Die Salzzugabe bei der Teigbereitung unterstützt die Klebereiweißentwicklung, die für die Konsistenz der Backware hauptverantwortlich ist. Eine Reduktion um zehn Prozent ist bei der herkömmlichen Teigführung möglich, weitere Reduktionen können eine veränderte Technologie mit vorhandenen Anlagen bedingen.
Sollten Unternehmen die Reduktion des Salzes in der Brotrezeptur auf der Verpackung kommunizieren? Sie sprechen vielleicht neue Verwender an, schrecken vielleicht aber auch die Konsumenten ab, die „ihr“ Brot nicht mehr bekommen.

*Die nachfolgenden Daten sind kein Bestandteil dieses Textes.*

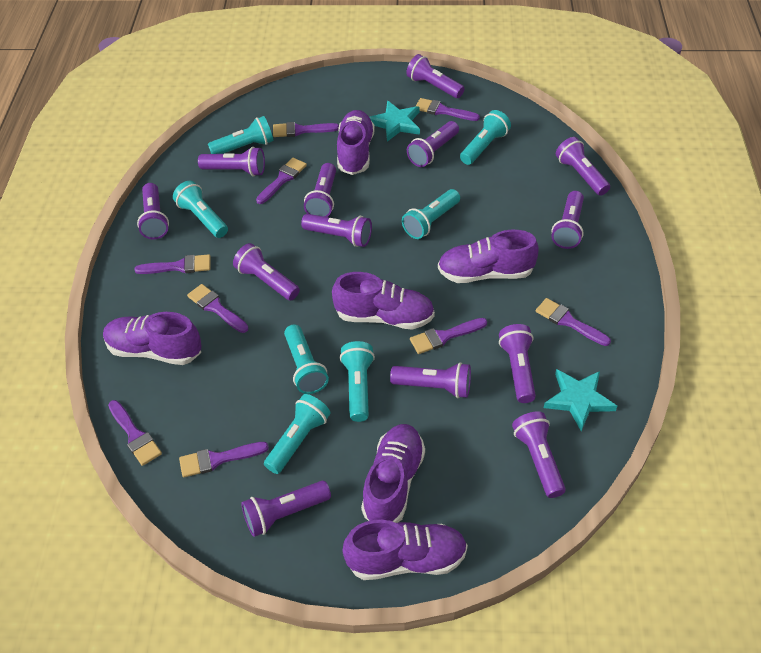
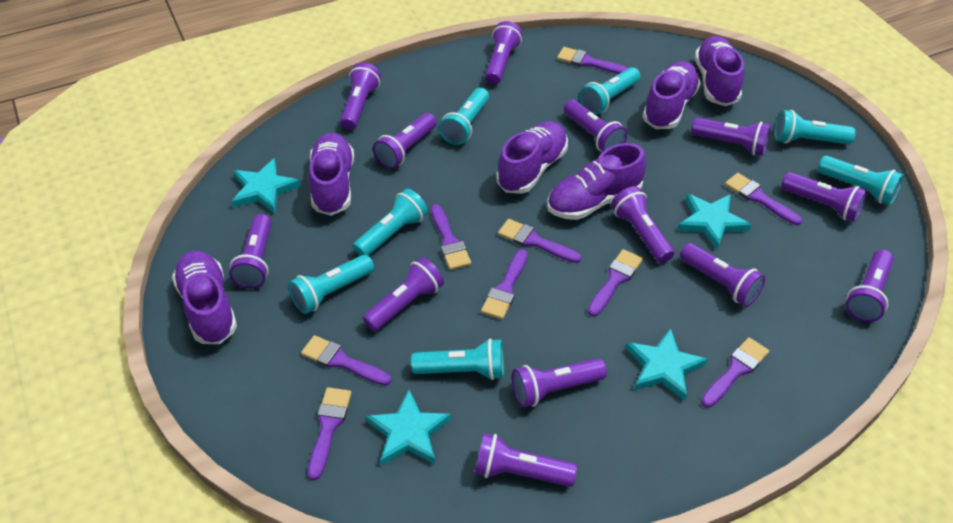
turquoise star: 2 -> 4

Eine moderate Reduktion des Salzes wird auch mit Hinweis kaum von Konsumenten sensorisch wahrgenommen. Nur beim gezielten Ansprechen auf die Salzmenge zeigt der Hinweis auf die Reduktion bei einigen Testpersonen Wirkung: Der Salzgehalt wird dann eher als zu gering erlebt. Eine moderate Reduktion der Salzmenge um zehn Prozent ist bei Toastbrot möglich und kann auch problemlos thematisiert werden. Allerdings sollte bei jedem Produkt individuell überprüft werden, wie stark der Salzgehalt stufenweise reduziert werden kann, ohne die Akzeptanz zu beeinträchtigen. Erfolgreiche Reduktionsprojekte gibt es genug, auch bei Brot. Egal, ob „stille“ oder proaktive Kommunikation, erfolgreich sind Reformulierungen nur dann, wenn der Kunde auch danach beherzt zugreift, weil es ihm schmeckt.